Load uncertainty for university campus

Victor Zavala, a PI in the DOE-funded MACSER project and the Baldovin-DaPra associate professor at the University of Wisconsin-Madison, will present a two-day course on stochastic programming in Madison on Dec.5–6.

The course, titled “Stochastic Programming: Formulations, Algorithms, and Applications,” is designed to bring together graduate students, researchers, and practitioners from academia and industry to learn how to formulate, analyze, and solve stochastic programming problems.

“Real-world problems almost always involve some unknown data. Stochastic programming is a way to mathematically model these large-scale optimization problems.

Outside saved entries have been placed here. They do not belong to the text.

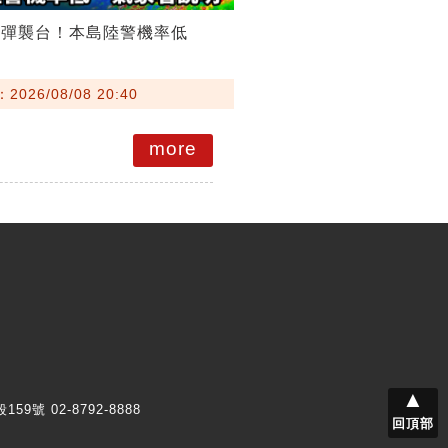
雨彈襲台！本島陸警機率低
026/08/08 20:40
more
▲
159號 02-8792-8888
回頂部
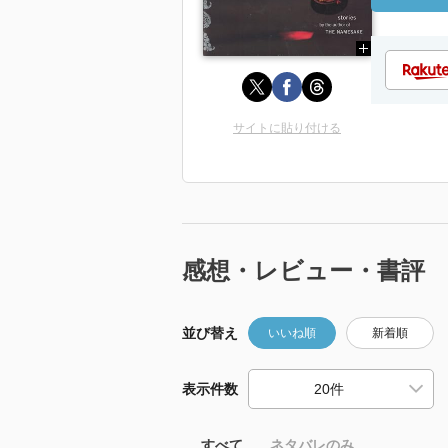
サイトに貼り付ける
感想・レビュー・書評
並び替え
いいね順
新着順
表示件数
すべて
ネタバレのみ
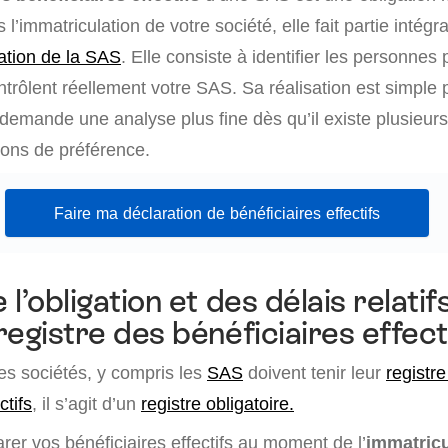
 l’immatriculation de votre société, elle fait partie intégr
éation de la SAS
. Elle consiste à identifier les personnes
ntrôlent réellement votre SAS. Sa réalisation est simple
demande une analyse plus fine dès qu’il existe plusieurs
ions de préférence.
Faire ma déclaration de bénéficiaires effectifs
l’obligation et des délais relatifs
registre des bénéficiaires effect
es sociétés, y compris les
SAS
doivent tenir leur
registr
ctifs
, il s’agit d’un
registre obligatoire.
er vos bénéficiaires effectifs au moment de l’
immatricu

It has applications in a wide range of areas – from energy systems to manufacturing – where some of the data is random,”  said Zavala.

The course begins with an introduction to probability and optimization concepts and covers different problem classes including risk measures, probabilistic constraints, stochastic dominance, and uncertainty quantification.

The second part of the course focuses on algorithmic advances for handling stochastic problems on modern architectures.

In the third part of the course, the discussion turns to implementation. “Stochastic programming on high-performance computing platforms raises challenging issues in parallelism and scalability,” Zavala said. “We address these issues and give numerical examples of solver tools implemented in various programming languages such as Julia.”

To demonstrate the scope of the concepts and tools, Zavala also discusses real applications. Stochastic programming techniques are critical for decision-makers, particularly those involved in energy and environmental management, such as resource planning for the power grid.

“Members of MACSER may find this course a way to quickly become familiarized with this rapidly growing field,” said Mihai Anitescu, a senior computational mathematician in the Mathematics and Computer Science Division at Argonne National Laboratory and head of the MACSER project. “Stochastic programming is a key mathematical aspect of MACSER’s multifaceted mathematics research related to the grand challenges of design, planning, and operation of complex energy systems.”